Still, some basic precautions make sense. For
instance, schools have plans in case of emergency,
often keeping children inside until it is safe
for them to be picked up.
Such plans evoke memories of the 1950s and ’60s,
when some Americans built bomb shelters in case
of a Soviet nuclear attack. The Cold War shaped
Americans’ thinking then; now it’s
the threat of terror. That threat demands Americans
think far differently about homeland security,
often in ways that may seem alien to us but are
common in other parts of the world.
After Israel was attacked by Iraqi Scud missiles
in the 1991 Persian Gulf War, for example, the
government required new homes and apartment buildings
be outfitted with sealable rooms, where a family
could retreat in the event of an attack.
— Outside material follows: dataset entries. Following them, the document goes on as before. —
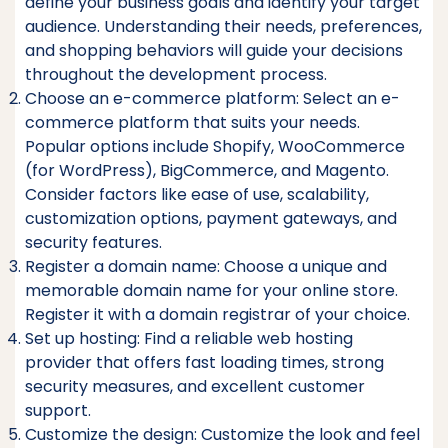
define your business goals and identify your target
audience. Understanding their needs, preferences,
and shopping behaviors will guide your decisions
throughout the development process.
Choose an e-commerce platform: Select an e-
commerce platform that suits your needs.
Popular options include Shopify, WooCommerce
(for WordPress), BigCommerce, and Magento.
Consider factors like ease of use, scalability,
customization options, payment gateways, and
security features.
Register a domain name: Choose a unique and
memorable domain name for your online store.
Register it with a domain registrar of your choice.
Set up hosting: Find a reliable web hosting
provider that offers fast loading times, strong
security measures, and excellent customer
support.
Customize the design: Customize the look and feel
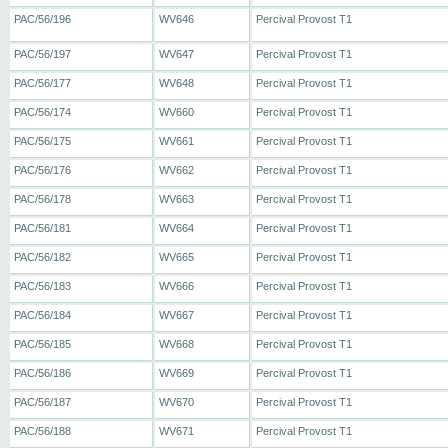
PAC/56/196
WV646
Percival Provost T1
PAC/56/197
WV647
Percival Provost T1
PAC/56/177
WV648
Percival Provost T1
PAC/56/174
WV660
Percival Provost T1
PAC/56/175
WV661
Percival Provost T1
PAC/56/176
WV662
Percival Provost T1
PAC/56/178
WV663
Percival Provost T1
PAC/56/181
WV664
Percival Provost T1
PAC/56/182
WV665
Percival Provost T1
PAC/56/183
WV666
Percival Provost T1
PAC/56/184
WV667
Percival Provost T1
PAC/56/185
WV668
Percival Provost T1
PAC/56/186
WV669
Percival Provost T1
PAC/56/187
WV670
Percival Provost T1
PAC/56/188
WV671
Percival Provost T1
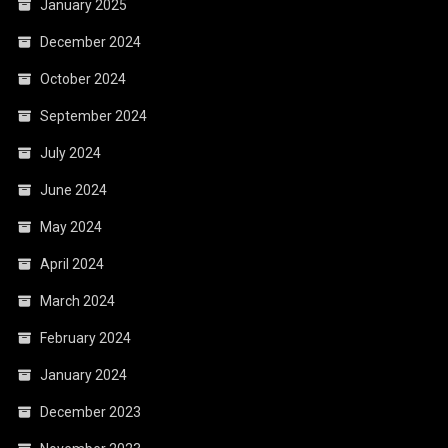
January 2025
December 2024
October 2024
September 2024
July 2024
June 2024
May 2024
April 2024
March 2024
February 2024
January 2024
December 2023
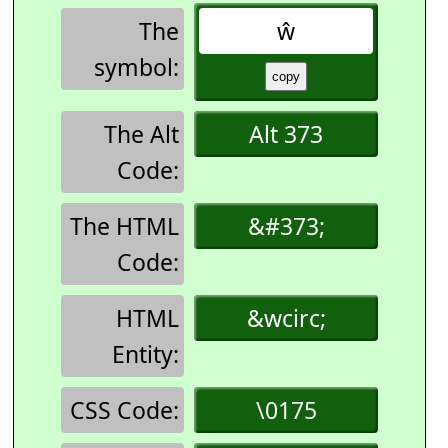
The
ŵ
symbol:
The Alt
Alt 373
Code:
The HTML
&#373;
Code:
HTML
&wcirc;
Entity:
CSS Code:
\0175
It’s
impossible to know what kind of attack—if
any—may come from terrorists.
But in another sense, this isn’t about an
attack. This is about piercing the cocoon of comfort
and complacency that most Americans take as their
birthright. Who thinks about running water, electricity,
transportation, police and fire protection—until
they are disrupted?
There’s no need to dwell on that, of course,
but there’s good reason to contemplate how
you and your family would confront a situation
in which you’re on your own for a few days.
Look on the bright side; Even if nothing happens,
you can always use some extra duct tape.